Sólo la muerte, por causa natural o por condena, disipaba todos los' preceptos legales, como ocurría en el campo del Derecho canónico común. En tal trance callaban todas las demás reservas y reticencias y se abría paso la vía sacramental.

«Trabajos que me tienen cercado»

 

¿ Cómo no cerrar estos apuntes ocasionales y sine ira sin mencionar que fue precisamente en la cárcel inquisitorial donde Juan de Ávila, atribulado, penetró en el misterio de Cristo, convirtiéndolo en eje de su vida, y donde fray Luis de León dio cima a su obra inmortal, Los nombres de Cristo?

«Ya que la vida pasada, ocupada y trabajosa, me fue estorbo para que no pusiese este mi deseo en ejecución, no me parece que debo perder la ocasión de este ocio, en que la injuria y mala voluntad de algunas personas me han puesto; porque, aunque son muchos los trabajos que me tienen cercado, pero el favor largo del cielo ... y el testimonio de la conciencia en medio de todos ellos han serenado mi alma con tanta paz, que no sólo en la enmienda de mis costumbres, sino también en el negocio y conocimiento de la verdad veo ahora y puedo hacer lo que antes no hacía. Y hame convertido este trabajo el Señor en mi luz y salud, y con las manos de los que me pretendían dañar ha sacado mi bien.»

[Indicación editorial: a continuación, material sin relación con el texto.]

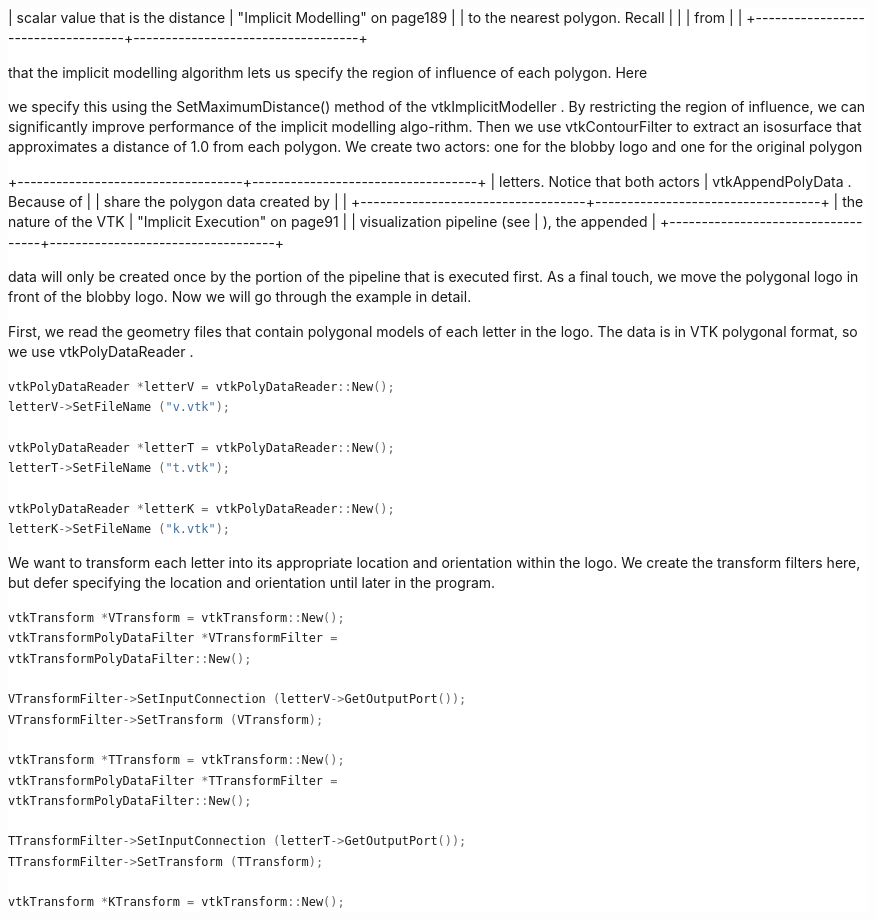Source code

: | scalar value that is the distance | "Implicit Modelling" on page189   |
| to the nearest polygon. Recall    |                                   |
| from                              |                                   |
+-----------------------------------+-----------------------------------+

that the implicit modelling algorithm lets us specify the region of
influence of each polygon. Here

we specify this using the SetMaximumDistance() method of the
vtkImplicitModeller . By restricting the region of influence, we can
significantly improve performance of the implicit modelling
algo-rithm. Then we use vtkContourFilter to extract an isosurface that
approximates a distance of 1.0 from each polygon. We create two
actors: one for the blobby logo and one for the original polygon

+-----------------------------------+-----------------------------------+
| letters. Notice that both actors  | vtkAppendPolyData . Because of  |
| share the polygon data created by |                                   |
+-----------------------------------+-----------------------------------+
| the nature of the VTK             | "Implicit Execution" on page91  |
| visualization pipeline (see       | ), the appended                 |
+-----------------------------------+-----------------------------------+

data will only be created once by the portion of the pipeline that is
executed first. As a final touch, we move the polygonal logo in front
of the blobby logo. Now we will go through the example in detail.

First, we read the geometry files that contain polygonal models of
each letter in the logo. The data is in VTK polygonal format, so we
use vtkPolyDataReader .

``` c++
vtkPolyDataReader *letterV = vtkPolyDataReader::New();
letterV->SetFileName ("v.vtk");

vtkPolyDataReader *letterT = vtkPolyDataReader::New();
letterT->SetFileName ("t.vtk");

vtkPolyDataReader *letterK = vtkPolyDataReader::New();
letterK->SetFileName ("k.vtk");
```

We want to transform each letter into its appropriate location and
orientation within the logo. We create the transform filters here, but
defer specifying the location and orientation until later in the
program.

``` c++
vtkTransform *VTransform = vtkTransform::New();
vtkTransformPolyDataFilter *VTransformFilter =
vtkTransformPolyDataFilter::New();

VTransformFilter->SetInputConnection (letterV->GetOutputPort());
VTransformFilter->SetTransform (VTransform);

vtkTransform *TTransform = vtkTransform::New();
vtkTransformPolyDataFilter *TTransformFilter =
vtkTransformPolyDataFilter::New();

TTransformFilter->SetInputConnection (letterT->GetOutputPort());
TTransformFilter->SetTransform (TTransform);

vtkTransform *KTransform = vtkTransform::New();
```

La definición vitalista de la cárcel inquisitorial de fray Luis, «trabajos que me tienen cercado», y la posibilidad de escribir su obra, sintetizan bien la entraña del tema de las cárceles inquisitoriales, sin olvidar la «injuria y mala voluntad de algunas personas». Pero esto último no pertenece a la historia de las cárceles, sino a la de los hombres, al igual que la misma Inquisición, una manera de atentar contra la libertad de una cadena larga y variada que todavía no ha terminado y que acaso nunca terminará.